For this reason, Maus has also been criticized for the portrayal of Art Spiegelman’s father. After everything he went through, some consider it wrong to depict Vladek as a petty hoarder who would fake a heart attack to make his son call him back. But Spiegelman himself admits that that his father wasn’t the best person, and to polish that picture wouldn’t do anything. In fact, showing all of his father’s flaws reveals the true breadth of the Holocaust. It didn’t target good or bad people. It targeted Jews, as well as gays, those with disabilities, and anyone else deemed unacceptable. It wasn’t about their actual character, who they were, or what they did. It was done to them because they were an easy target.


Vladek’s pettiness also underscores another note that can easily become lost on those of us studying the Holocaust today. 6 million Jewish people died, around 2/3rds of the Jewish population in Europe at the time. But that 1/3rd still survived, and they aren’t eternal victims. They went on to live their lives. With scars, yes, and lessons to teach if they’re willing, but no less alive. They exist beyond the Holocaust, making their way through life, like we all do. The contradiction of Vladek’s suffering, and his attitude towards others, sometimes being outright racist towards them, reminds us of life’s complexities. We must take the lessons we’ve learned from the past and apply it to the present, or else the riptide of prejudice will pull us down into the sea of oppression.


Art Spiegelman's Advice

It’s difficult to find writing advice from Art Spiegelman because he is primarily an artist. His writing style might be more accurately described as his dedication to the medium of comics as a form of storytelling. But even then, he isn’t drafting a new comic every week, and the comics he does write take years to be fully published. Instead, we can take inspiration from him. Art Spiegelman wanted to be an artist, and he made it work no matter what his situation. Whether he was drawing trading cards for a bubble gum company, printing his own comics to sell on the street corner, or working for The New Yorker, Spiegelman found ways to use his passion to support himself. In the changing landscape of 2024, and the rise of AI assisted tools that threatens to push out writers, artists, and actors, this is a lesson we can all take heart in. As old avenues close, new ones open for us. The internet has seen the rise of independent writers supported by their small but dedicated group of readers. New opportunities will appear, there’s a place for you and your work, you just need to find it.


Spiegelman Today

Today Art Spiegelman turns 76, and remains dedicated both to the comics industry, and preserving the message of Maus. In 2021 he began partnering with Robert Coover for a work called Street Cop, although no other information about the project is known. And in 2022, when a Tennessee school voted to ban Maus from their curriculum, Spiegelman worked to ensure the importance of Maus would not be forgotten. He talked with reports about the works message, and its relevance to the current day. As the dust settles from that event, Spiegelman seems to have taken another step back from the public life to work on his art.


Discussion Questions

1.       In 2022 a Tennessee school voted to ban Maus from their curriculum and it caused a 753% spike in sales for the book. Trying to ban something only makes people more interested in what it has to say, and some bookstores even have a banned-books section to accommodate such readers. So why do book bans persist instead of letting a book fade from public memory?

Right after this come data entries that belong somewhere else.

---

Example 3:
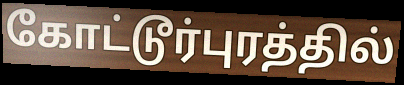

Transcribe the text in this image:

கோட்டூர்புரத்தில்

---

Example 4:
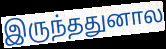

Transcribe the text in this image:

இருந்ததுனால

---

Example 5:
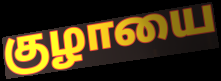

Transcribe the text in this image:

குழாயை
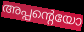
അപ്പന്റെയോ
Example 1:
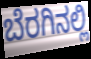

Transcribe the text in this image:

ಬೆರಗಿನಲ್ಲಿ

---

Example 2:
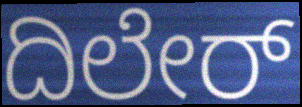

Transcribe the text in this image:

ದಿಲೇರ್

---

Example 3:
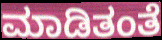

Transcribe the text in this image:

ಮಾಡಿತಂತೆ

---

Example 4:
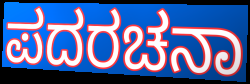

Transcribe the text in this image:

ಪದರಚನಾ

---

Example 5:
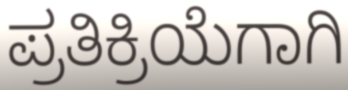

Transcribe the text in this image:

ಪ್ರತಿಕ್ರಿಯೆಗಾಗಿ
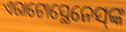
ଏରାଟୋସ୍ଥେନେସ୍‌ଙ୍କ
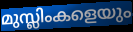
മുസ്ലിംകളെയും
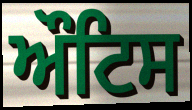
ਔਟਿਸ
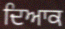
ਦਿਆਕ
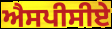
ਐਸਪੀਸੀਏ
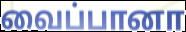
வைப்பானா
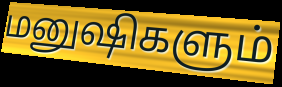
மனுஷிகளும்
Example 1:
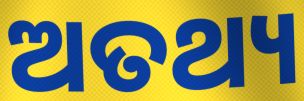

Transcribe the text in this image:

ଅତଥ୍ୟ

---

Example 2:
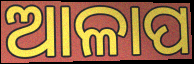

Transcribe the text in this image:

ଆଳାପ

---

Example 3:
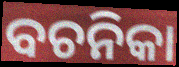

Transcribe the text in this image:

ବଚନିକା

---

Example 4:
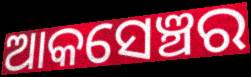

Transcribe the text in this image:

ଆକସେଞ୍ଚର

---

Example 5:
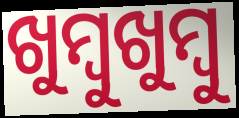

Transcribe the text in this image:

ଖୁମ୍ୱୁଖୁମ୍ବୁ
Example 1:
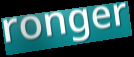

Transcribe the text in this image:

ronger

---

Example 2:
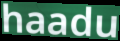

2.       Some have accused Art Spiegelman of being a man with only 1 good book. Regardless of whether its true or not, it can’t be denied that outside of Maus, most of Spiegelman’s work is relatively obscure. How does someone deal with being defined by their most popular work?

3.       Art Spiegelman pushed comics to be better and say more after they stagnated under the comics code authority for decades, experimenting with unusual art styles and subject matter. Where can you find this kind of boundary pushing in literature today?